Prompt:
When you reach the line containing "[376,416,405,428] real ->" in the data below, begin returning lines exactly as written, and stop once the line containing "(685, 57) none" has been returned.
================================
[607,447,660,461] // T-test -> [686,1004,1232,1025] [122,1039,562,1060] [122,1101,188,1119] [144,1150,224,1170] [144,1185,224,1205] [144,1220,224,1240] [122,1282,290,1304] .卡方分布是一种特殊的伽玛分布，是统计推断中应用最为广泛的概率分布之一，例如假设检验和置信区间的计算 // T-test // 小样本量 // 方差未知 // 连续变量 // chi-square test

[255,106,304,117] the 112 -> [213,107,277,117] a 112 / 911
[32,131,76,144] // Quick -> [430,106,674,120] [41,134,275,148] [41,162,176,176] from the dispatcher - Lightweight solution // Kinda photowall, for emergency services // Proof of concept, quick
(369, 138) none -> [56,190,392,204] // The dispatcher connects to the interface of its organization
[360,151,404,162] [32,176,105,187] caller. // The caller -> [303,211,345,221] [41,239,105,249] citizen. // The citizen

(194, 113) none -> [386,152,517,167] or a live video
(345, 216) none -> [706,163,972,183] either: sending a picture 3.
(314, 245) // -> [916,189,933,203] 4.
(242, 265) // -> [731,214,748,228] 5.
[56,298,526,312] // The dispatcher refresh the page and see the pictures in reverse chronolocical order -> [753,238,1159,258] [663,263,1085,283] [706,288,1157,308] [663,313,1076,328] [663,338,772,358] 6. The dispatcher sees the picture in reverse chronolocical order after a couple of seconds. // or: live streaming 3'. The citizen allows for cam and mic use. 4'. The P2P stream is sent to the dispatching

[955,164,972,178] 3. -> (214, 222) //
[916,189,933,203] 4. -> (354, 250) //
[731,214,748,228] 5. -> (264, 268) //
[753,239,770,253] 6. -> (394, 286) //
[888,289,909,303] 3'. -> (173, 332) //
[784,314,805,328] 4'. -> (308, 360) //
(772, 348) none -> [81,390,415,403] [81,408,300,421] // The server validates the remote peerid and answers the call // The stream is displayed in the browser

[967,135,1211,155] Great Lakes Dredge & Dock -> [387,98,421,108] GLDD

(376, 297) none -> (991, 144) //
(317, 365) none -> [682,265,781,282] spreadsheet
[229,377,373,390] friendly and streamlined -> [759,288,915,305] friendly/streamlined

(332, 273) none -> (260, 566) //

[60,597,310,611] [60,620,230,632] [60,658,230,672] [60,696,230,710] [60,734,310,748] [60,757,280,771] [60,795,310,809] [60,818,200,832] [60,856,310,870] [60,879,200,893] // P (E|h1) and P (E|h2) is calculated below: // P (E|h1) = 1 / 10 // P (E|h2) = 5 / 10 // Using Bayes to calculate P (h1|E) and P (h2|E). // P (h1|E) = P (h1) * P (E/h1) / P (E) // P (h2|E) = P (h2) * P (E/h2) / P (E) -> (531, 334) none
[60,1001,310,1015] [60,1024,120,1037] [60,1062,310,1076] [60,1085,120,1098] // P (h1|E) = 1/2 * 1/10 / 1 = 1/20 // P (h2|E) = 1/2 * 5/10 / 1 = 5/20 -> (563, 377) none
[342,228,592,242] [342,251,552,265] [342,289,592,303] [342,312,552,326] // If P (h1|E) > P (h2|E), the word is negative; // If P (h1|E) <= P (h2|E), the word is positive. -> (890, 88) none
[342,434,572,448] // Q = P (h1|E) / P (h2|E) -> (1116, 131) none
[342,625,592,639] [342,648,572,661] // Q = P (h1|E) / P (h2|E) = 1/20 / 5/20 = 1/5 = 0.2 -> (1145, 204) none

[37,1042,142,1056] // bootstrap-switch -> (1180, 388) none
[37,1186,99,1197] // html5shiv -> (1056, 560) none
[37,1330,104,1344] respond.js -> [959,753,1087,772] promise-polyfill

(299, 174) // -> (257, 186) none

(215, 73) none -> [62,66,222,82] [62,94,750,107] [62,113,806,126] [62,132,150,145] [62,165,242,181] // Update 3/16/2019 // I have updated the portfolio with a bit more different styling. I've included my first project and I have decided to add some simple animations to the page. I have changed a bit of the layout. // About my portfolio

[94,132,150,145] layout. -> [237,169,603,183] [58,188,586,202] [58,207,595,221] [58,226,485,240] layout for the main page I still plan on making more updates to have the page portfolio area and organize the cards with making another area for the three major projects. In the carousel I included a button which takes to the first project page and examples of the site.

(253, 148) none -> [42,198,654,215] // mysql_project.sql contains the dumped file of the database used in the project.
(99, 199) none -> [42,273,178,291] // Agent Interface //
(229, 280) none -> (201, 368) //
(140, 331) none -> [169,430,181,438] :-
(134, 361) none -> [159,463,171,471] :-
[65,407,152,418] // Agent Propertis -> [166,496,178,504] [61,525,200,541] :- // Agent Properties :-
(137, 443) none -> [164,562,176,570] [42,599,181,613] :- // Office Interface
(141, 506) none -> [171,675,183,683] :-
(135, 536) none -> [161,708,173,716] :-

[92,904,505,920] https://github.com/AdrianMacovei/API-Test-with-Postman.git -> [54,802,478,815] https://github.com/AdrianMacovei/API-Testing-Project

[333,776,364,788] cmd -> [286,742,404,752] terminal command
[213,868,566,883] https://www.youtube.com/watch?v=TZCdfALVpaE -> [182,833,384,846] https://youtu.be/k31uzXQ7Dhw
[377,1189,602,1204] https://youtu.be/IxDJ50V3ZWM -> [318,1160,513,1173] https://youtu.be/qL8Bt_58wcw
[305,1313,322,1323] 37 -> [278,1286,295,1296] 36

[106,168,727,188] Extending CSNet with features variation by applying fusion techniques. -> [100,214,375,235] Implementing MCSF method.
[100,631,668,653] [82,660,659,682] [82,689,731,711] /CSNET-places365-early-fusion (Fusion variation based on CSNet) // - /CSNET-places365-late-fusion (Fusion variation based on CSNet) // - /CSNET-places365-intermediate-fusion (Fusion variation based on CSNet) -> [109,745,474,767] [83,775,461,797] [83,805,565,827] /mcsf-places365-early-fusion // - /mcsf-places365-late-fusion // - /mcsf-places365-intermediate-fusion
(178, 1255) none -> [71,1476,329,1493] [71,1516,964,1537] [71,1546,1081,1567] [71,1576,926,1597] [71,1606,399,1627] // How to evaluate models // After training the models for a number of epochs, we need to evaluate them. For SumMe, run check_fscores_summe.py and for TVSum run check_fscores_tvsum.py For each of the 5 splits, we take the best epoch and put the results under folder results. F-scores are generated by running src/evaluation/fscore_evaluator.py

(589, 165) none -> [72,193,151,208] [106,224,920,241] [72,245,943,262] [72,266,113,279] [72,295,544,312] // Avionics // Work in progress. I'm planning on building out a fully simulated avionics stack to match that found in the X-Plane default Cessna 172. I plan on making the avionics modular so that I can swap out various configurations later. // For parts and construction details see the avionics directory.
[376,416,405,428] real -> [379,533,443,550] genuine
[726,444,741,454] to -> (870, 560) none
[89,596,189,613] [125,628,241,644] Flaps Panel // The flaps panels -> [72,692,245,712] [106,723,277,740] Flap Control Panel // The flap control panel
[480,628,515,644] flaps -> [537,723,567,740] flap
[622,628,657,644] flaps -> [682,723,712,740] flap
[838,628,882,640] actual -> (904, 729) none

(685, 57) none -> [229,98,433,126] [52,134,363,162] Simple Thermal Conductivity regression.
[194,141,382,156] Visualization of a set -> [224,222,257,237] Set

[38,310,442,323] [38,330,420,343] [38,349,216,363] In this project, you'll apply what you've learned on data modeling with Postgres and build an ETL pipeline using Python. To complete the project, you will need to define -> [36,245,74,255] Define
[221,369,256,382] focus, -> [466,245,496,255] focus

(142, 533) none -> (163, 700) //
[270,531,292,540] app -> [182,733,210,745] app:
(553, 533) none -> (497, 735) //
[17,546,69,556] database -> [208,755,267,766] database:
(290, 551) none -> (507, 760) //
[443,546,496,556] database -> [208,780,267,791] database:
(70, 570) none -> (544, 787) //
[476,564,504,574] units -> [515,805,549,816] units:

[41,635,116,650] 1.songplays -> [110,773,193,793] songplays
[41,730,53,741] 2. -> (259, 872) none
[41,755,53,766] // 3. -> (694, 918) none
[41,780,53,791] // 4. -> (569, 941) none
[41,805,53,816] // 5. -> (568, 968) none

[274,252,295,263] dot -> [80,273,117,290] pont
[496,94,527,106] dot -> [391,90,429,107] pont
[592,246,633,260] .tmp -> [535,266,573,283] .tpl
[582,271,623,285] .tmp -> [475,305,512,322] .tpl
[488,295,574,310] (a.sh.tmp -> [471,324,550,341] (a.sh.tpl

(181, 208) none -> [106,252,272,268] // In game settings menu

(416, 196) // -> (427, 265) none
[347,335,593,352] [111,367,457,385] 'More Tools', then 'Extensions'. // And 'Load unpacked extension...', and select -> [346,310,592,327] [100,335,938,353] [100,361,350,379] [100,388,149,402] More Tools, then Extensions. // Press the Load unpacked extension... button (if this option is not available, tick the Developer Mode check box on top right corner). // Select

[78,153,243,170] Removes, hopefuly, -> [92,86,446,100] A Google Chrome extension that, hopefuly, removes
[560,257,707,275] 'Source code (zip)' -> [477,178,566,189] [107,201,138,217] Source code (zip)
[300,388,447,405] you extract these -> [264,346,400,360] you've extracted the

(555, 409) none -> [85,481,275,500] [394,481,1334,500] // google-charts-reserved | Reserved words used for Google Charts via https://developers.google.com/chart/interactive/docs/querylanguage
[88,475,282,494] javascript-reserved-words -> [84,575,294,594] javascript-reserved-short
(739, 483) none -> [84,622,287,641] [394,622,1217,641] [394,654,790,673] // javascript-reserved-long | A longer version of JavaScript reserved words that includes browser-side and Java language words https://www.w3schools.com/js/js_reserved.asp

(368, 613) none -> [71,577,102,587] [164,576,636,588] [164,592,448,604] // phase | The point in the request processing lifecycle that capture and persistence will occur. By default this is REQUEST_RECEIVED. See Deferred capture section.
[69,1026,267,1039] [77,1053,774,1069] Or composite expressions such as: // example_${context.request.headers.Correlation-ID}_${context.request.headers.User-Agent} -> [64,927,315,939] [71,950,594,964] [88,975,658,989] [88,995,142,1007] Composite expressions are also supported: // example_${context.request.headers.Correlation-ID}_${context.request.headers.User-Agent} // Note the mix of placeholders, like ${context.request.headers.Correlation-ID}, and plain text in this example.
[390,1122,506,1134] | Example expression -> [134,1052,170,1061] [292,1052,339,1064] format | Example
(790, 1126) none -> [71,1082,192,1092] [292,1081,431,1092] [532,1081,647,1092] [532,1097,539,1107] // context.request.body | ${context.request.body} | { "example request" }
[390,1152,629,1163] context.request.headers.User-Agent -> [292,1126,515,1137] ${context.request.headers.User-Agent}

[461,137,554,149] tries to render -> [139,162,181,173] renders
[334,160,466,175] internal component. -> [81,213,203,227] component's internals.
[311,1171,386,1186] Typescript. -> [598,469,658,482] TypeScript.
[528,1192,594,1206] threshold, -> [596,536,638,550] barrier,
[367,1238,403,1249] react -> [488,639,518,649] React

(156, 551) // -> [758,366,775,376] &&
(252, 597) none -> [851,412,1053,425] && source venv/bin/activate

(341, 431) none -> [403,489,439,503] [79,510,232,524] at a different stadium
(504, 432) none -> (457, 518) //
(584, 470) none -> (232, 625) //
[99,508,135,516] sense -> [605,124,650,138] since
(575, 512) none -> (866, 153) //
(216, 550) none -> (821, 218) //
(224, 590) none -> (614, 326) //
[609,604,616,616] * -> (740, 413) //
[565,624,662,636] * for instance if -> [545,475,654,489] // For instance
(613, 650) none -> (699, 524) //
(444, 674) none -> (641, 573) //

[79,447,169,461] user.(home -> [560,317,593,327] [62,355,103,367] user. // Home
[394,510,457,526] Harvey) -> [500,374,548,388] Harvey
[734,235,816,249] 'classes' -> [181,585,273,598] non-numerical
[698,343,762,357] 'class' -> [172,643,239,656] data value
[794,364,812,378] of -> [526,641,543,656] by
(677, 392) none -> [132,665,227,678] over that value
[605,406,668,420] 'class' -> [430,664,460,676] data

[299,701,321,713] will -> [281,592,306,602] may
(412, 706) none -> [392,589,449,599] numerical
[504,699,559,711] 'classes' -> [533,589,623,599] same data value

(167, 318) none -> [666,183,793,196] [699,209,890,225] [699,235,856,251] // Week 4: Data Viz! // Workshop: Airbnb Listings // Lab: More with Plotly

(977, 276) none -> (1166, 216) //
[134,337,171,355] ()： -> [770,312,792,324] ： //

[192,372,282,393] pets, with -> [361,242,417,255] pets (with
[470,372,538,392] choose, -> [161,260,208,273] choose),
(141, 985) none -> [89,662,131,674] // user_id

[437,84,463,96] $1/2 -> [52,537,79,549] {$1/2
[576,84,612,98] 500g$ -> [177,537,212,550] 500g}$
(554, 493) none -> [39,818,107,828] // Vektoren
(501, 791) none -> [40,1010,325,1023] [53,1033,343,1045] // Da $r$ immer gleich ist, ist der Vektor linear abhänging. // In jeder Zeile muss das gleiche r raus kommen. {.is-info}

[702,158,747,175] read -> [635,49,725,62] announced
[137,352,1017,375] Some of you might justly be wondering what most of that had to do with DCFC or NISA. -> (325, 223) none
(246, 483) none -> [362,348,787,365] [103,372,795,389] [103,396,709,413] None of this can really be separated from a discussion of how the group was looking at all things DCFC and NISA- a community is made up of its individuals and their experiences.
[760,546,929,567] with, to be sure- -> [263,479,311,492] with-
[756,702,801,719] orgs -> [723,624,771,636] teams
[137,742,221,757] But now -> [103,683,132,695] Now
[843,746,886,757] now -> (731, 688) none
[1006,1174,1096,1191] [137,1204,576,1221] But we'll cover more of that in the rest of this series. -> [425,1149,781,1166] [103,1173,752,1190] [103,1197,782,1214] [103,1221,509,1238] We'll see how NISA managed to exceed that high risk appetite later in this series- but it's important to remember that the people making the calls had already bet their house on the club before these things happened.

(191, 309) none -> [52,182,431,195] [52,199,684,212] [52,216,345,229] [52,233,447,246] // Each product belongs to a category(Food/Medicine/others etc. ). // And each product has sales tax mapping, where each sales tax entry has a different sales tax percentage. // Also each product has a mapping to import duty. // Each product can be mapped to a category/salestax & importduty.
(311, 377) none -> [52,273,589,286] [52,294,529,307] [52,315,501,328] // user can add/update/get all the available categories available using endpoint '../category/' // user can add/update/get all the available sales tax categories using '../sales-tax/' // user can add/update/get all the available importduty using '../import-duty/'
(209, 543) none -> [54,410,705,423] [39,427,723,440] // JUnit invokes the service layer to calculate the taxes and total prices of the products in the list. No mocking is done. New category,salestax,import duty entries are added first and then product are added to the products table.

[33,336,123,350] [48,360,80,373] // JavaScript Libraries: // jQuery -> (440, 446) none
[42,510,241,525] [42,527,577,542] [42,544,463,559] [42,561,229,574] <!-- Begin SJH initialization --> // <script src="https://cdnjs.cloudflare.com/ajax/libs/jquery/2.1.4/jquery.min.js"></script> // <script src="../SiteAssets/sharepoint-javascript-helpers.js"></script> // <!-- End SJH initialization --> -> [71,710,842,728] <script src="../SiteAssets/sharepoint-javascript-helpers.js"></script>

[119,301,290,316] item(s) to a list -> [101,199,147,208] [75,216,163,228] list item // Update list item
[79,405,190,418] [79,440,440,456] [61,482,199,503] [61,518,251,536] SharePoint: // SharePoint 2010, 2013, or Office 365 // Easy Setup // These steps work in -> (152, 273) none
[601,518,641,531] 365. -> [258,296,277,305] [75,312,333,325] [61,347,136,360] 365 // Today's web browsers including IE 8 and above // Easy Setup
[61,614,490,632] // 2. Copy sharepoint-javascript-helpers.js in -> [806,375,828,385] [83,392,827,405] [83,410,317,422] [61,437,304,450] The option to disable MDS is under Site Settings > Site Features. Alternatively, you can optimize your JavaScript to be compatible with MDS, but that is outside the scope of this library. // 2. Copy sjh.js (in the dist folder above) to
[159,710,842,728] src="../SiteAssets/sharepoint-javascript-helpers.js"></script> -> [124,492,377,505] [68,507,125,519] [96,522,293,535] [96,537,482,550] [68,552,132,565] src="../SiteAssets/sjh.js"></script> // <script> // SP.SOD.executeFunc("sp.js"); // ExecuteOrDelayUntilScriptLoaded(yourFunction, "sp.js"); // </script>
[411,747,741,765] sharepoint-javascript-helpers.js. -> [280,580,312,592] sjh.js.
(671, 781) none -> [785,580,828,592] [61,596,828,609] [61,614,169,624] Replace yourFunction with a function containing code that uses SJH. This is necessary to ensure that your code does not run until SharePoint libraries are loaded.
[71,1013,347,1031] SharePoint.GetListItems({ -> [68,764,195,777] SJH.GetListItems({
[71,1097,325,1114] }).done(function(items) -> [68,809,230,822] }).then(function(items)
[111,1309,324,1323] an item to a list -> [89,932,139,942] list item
================================
Your solution:
[376,416,405,428] real -> [379,533,443,550] genuine
[726,444,741,454] to -> (870, 560) none
[89,596,189,613] [125,628,241,644] Flaps Panel // The flaps panels -> [72,692,245,712] [106,723,277,740] Flap Control Panel // The flap control panel
[480,628,515,644] flaps -> [537,723,567,740] flap
[622,628,657,644] flaps -> [682,723,712,740] flap
[838,628,882,640] actual -> (904, 729) none

(685, 57) none -> [229,98,433,126] [52,134,363,162] Simple Thermal Conductivity regression.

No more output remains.